Humas KPPBC Tanjungpinang, Setia ketika ditanya oleh Media ini, soal identitas pemain besar di balik bisnis rokok ilegal di Kota Tanjungpinang yang masuk melalui jalur-jalur tidak resmi. Dirinya memilih irit bicara dan tidak membeberkan secara terbuka.
“Karena saya tidak pergi dan bukan domainnya (tugas) saya, jadi saya belum mengetahui itu, coba nanti saya tanya ke teman-teman (bagian intelijen KPBBC Tanjungpinang yang melakukan operasi rokok ilegal),” ucapnya saat ditemui di ruang kerjanya, Senin (5/5) kemarin.
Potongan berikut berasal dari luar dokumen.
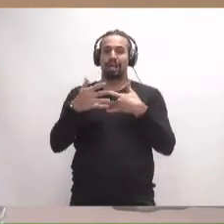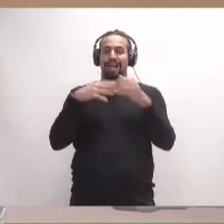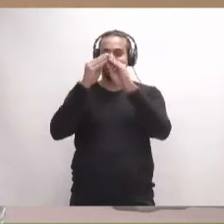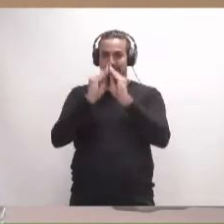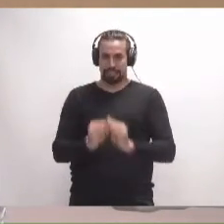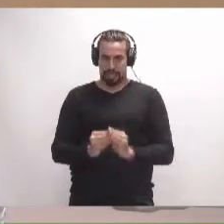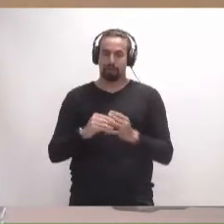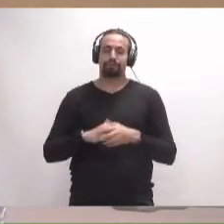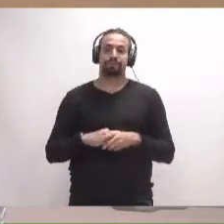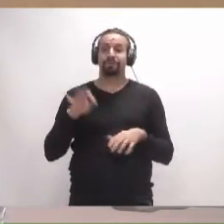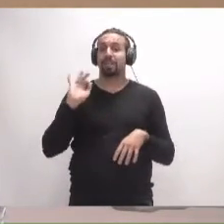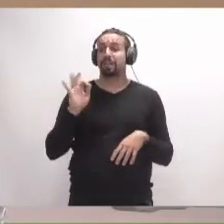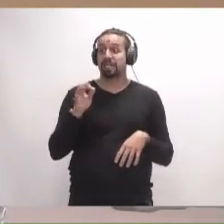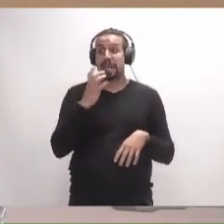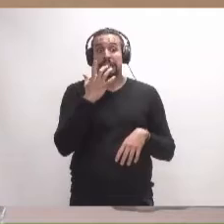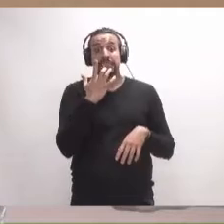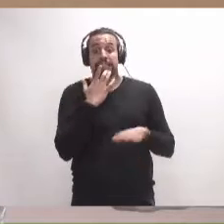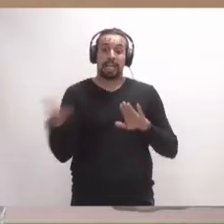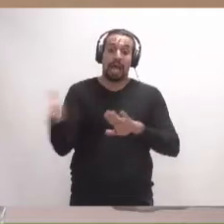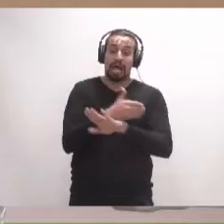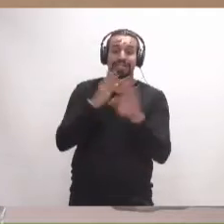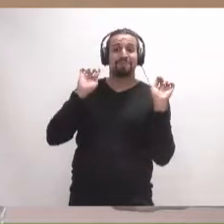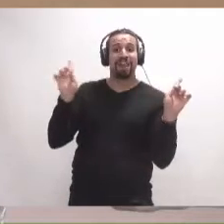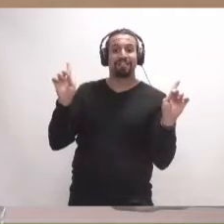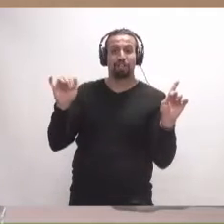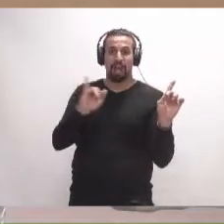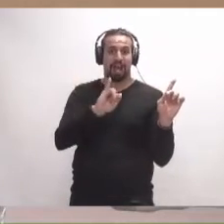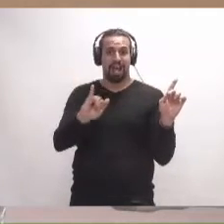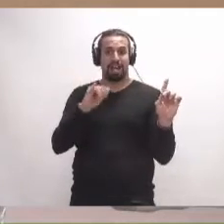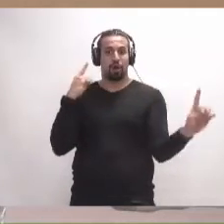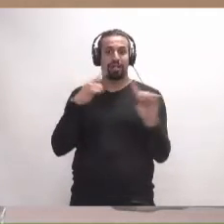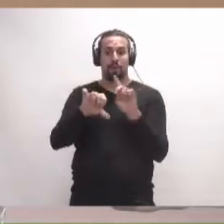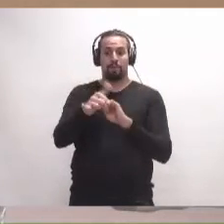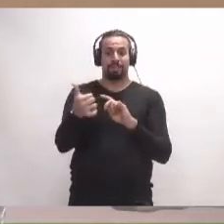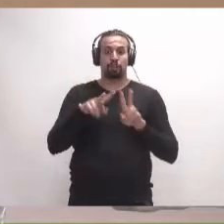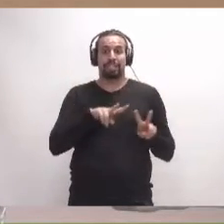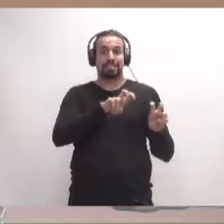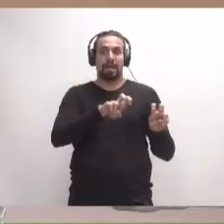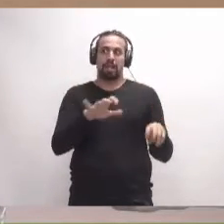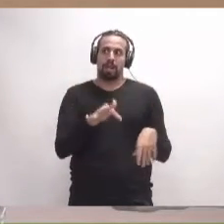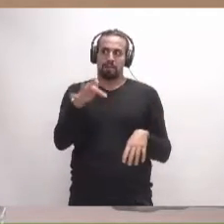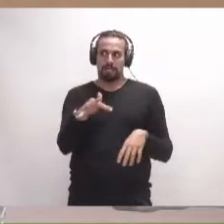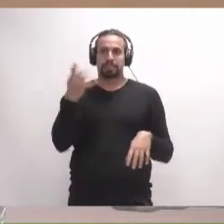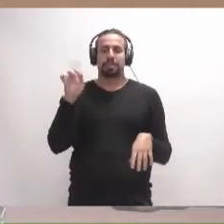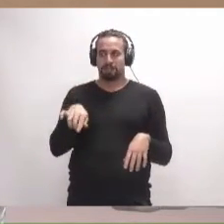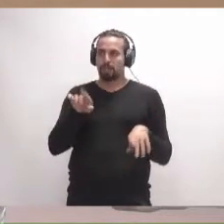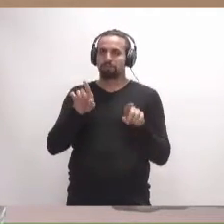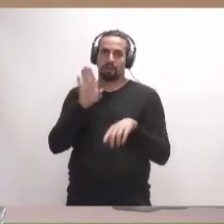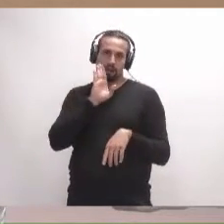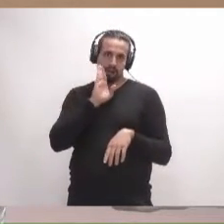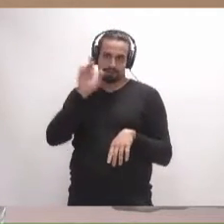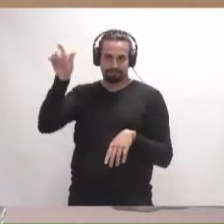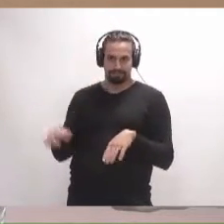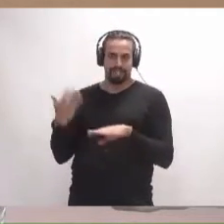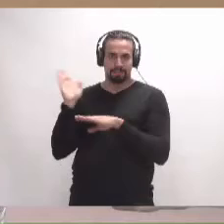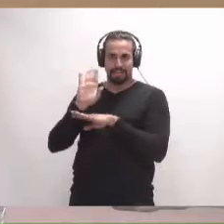Es cierto que si se hubiera tenido una previsión a la hora de hacer la aprobación inicial, Máxime, cuando, como bien dice la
Lanjut Setia, menjelaskan bahwa peredaran rokok ilegal menjadi tantangan besar yang tidak bisa diberantas 100 persen dalam waktu singkat.
“Peredaran rokok ilegal tidak bisa hilang 100 persen, karena demandnya (permintaan konsumen) itu tinggi,” jelasnya.
Permintaan konsumen yang tinggi terhadap rokok ilegal menjadi alasan pelaku pengedar rokok ilegal di Kota Tanjungpinang yang terang-terangan dan berani menjajakan rokok ilegalnya, serta tidak lagi menghormati otoritas Bea dan Cukai Tanjungpinang.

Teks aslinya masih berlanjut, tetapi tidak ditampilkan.